Baxter cultive les réponses adolescentes au réel dit sérieux. Footballeurs, convoyeur de fond, rois présumés du monde ou chauffeurs de taxi deviennent les bâtards qui permettent au dessinateur de traiter ses obsessions avec détachement. Il souligne par la bande (dessinée…) certains complexes de supériorité des héros dérisoires intrusifs qui pulsent notre imaginaire pour le réduire à un degré primaire.

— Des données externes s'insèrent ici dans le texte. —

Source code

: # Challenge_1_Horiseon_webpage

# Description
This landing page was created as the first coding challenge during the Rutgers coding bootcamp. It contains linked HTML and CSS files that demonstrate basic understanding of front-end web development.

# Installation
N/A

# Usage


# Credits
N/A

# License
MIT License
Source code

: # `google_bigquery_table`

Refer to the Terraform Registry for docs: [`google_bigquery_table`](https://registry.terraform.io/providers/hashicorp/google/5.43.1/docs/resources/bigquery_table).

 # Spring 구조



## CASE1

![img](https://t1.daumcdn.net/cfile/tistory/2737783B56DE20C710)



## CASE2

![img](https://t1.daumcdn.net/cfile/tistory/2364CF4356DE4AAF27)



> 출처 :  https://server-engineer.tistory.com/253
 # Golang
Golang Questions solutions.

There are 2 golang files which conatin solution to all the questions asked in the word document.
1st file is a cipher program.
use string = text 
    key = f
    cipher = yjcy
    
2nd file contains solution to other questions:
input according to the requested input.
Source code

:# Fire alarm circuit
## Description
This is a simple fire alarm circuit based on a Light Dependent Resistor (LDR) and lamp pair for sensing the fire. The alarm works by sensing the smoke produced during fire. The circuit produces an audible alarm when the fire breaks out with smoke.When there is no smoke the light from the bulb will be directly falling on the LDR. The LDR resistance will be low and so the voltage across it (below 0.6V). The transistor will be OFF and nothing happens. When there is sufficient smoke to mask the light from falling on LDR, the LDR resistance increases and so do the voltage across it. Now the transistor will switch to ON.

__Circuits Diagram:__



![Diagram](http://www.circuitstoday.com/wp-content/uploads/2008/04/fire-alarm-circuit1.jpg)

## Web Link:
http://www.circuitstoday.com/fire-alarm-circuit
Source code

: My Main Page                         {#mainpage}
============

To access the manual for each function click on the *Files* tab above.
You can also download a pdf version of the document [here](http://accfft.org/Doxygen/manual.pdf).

Le créateur garde la liberté de briser et de mélanger de façon brutale les sources textes, images, sujets d’actualité. Au départ, il n’osait pas imaginer que l’on pouvait appeler ça de l’art. Il le faisait dans son coin, pendant que d’autres excellaient dans le type conceptuel, avec de belles références littéraires ou philosophiques. Il avait déjà choisi une autre voie. Elle permet de réviser les formes d’esthétique. Son univers est fascinant, poétique, drôle et intelligent. Une libération fait son chemin loin du cliché de la séduction, de la grâce incontournable.
L’auteur matérialise un univers baroque, classique et enfantin. S’y fait retour aux bandes dessinées primitives. Et l’artiste devient pour le dessin ce que Philippe Katherine est à la musique et Raymond Federman ou Queneau à la littérature. Baxter cultive sa liberté de penser et de créer, il dévoile la médiocrité et les moyens de s’en protéger afin de préserver une forme de dignité par un humour nonsensique critique. Il y a là une ouverture extrême et une confiance naïve. Mais surtout, la fausse « surdité » aux sirènes du réel pour dérouter le regardeur entre l’intimité et le publique, la révélation et l’explication.

jean-paul gavard-perret

Glenn Baxter, Shadoks !,  Jusqu’au 6 novembre 2016, MIAM, Sète.